**REQUIREMENTS:** Write out every line of text in the material below word for word, leaving the pictures out of your answer.

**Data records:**
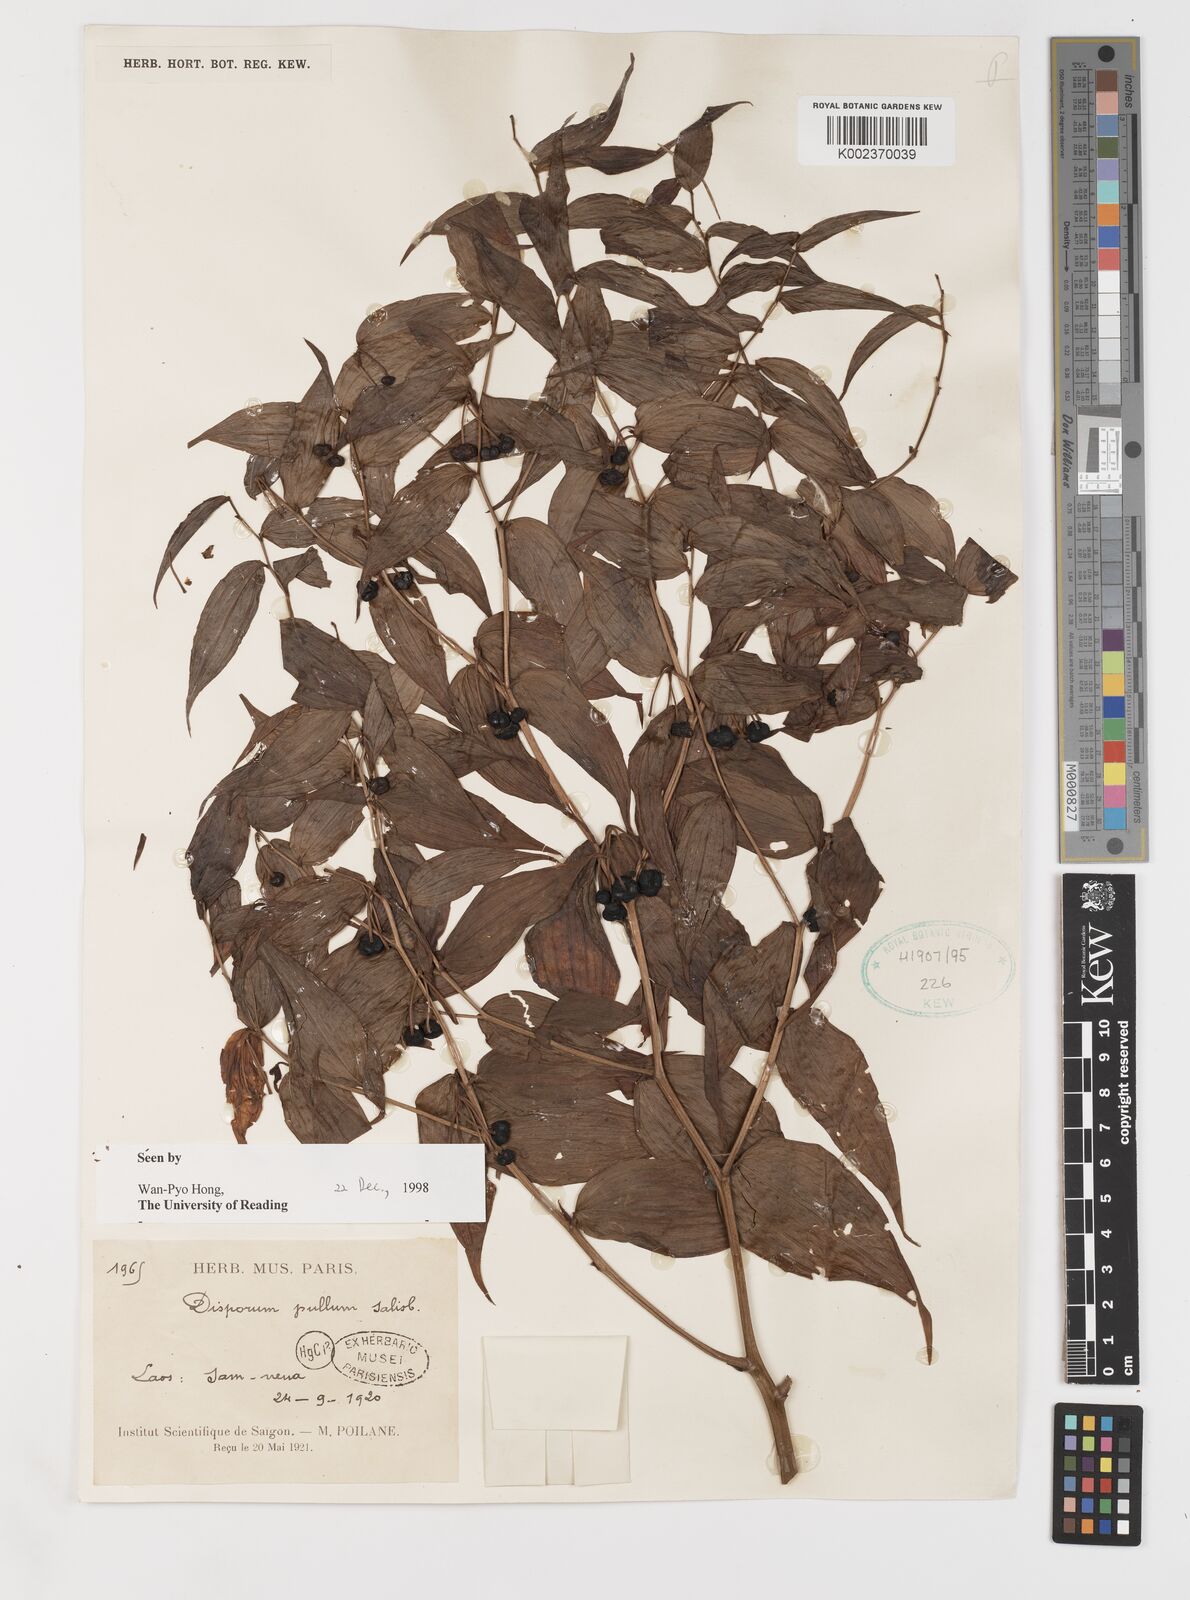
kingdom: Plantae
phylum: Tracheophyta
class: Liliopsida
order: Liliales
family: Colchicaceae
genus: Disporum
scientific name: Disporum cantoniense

**CORRECT ANSWER:**
kingdom: Plantae
phylum: Tracheophyta
class: Liliopsida
order: Liliales
family: Colchicaceae
genus: Disporum
scientific name: Disporum cantoniense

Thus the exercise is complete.